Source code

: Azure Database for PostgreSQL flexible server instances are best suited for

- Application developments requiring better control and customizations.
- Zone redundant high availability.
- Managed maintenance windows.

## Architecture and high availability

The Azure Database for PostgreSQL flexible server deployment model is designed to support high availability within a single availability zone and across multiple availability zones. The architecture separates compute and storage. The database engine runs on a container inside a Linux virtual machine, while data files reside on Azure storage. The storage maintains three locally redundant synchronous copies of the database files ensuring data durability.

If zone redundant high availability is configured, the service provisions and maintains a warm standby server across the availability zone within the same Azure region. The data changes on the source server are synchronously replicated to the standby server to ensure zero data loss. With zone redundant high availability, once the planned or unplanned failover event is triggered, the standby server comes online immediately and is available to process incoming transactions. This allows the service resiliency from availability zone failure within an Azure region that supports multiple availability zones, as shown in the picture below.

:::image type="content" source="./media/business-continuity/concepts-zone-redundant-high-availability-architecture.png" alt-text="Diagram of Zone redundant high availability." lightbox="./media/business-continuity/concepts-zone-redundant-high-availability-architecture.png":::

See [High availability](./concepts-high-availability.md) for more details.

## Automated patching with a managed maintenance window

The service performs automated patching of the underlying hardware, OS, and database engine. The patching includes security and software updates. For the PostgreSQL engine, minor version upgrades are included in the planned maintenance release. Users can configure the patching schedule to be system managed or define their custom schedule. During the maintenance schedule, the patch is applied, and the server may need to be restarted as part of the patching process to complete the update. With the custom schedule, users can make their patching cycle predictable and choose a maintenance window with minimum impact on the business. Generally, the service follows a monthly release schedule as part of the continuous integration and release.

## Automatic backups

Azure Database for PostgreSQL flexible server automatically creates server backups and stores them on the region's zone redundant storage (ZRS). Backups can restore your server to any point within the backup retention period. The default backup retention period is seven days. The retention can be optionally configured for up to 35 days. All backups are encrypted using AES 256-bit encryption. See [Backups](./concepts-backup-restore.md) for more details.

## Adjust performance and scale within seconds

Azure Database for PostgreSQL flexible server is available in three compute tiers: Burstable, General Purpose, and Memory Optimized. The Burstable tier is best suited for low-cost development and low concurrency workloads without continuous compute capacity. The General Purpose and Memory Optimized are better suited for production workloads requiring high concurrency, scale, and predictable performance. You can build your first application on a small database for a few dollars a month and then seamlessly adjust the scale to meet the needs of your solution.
+--
### TRY IT
Reproduce all of the data above, swapping every occurrence of "flexible server" for "managed server" and leaving everything else unchanged.

### SOLUTION FOR THIS EXERCISE
Source code

: Azure Database for PostgreSQL managed server instances are best suited for

- Application developments requiring better control and customizations.
- Zone redundant high availability.
- Managed maintenance windows.

## Architecture and high availability

The Azure Database for PostgreSQL managed server deployment model is designed to support high availability within a single availability zone and across multiple availability zones. The architecture separates compute and storage. The database engine runs on a container inside a Linux virtual machine, while data files reside on Azure storage. The storage maintains three locally redundant synchronous copies of the database files ensuring data durability.

If zone redundant high availability is configured, the service provisions and maintains a warm standby server across the availability zone within the same Azure region. The data changes on the source server are synchronously replicated to the standby server to ensure zero data loss. With zone redundant high availability, once the planned or unplanned failover event is triggered, the standby server comes online immediately and is available to process incoming transactions. This allows the service resiliency from availability zone failure within an Azure region that supports multiple availability zones, as shown in the picture below.

:::image type="content" source="./media/business-continuity/concepts-zone-redundant-high-availability-architecture.png" alt-text="Diagram of Zone redundant high availability." lightbox="./media/business-continuity/concepts-zone-redundant-high-availability-architecture.png":::

See [High availability](./concepts-high-availability.md) for more details.

## Automated patching with a managed maintenance window

The service performs automated patching of the underlying hardware, OS, and database engine. The patching includes security and software updates. For the PostgreSQL engine, minor version upgrades are included in the planned maintenance release. Users can configure the patching schedule to be system managed or define their custom schedule. During the maintenance schedule, the patch is applied, and the server may need to be restarted as part of the patching process to complete the update. With the custom schedule, users can make their patching cycle predictable and choose a maintenance window with minimum impact on the business. Generally, the service follows a monthly release schedule as part of the continuous integration and release.

## Automatic backups

Azure Database for PostgreSQL managed server automatically creates server backups and stores them on the region's zone redundant storage (ZRS). Backups can restore your server to any point within the backup retention period. The default backup retention period is seven days. The retention can be optionally configured for up to 35 days. All backups are encrypted using AES 256-bit encryption. See [Backups](./concepts-backup-restore.md) for more details.

## Adjust performance and scale within seconds

Azure Database for PostgreSQL managed server is available in three compute tiers: Burstable, General Purpose, and Memory Optimized. The Burstable tier is best suited for low-cost development and low concurrency workloads without continuous compute capacity. The General Purpose and Memory Optimized are better suited for production workloads requiring high concurrency, scale, and predictable performance. You can build your first application on a small database for a few dollars a month and then seamlessly adjust the scale to meet the needs of your solution.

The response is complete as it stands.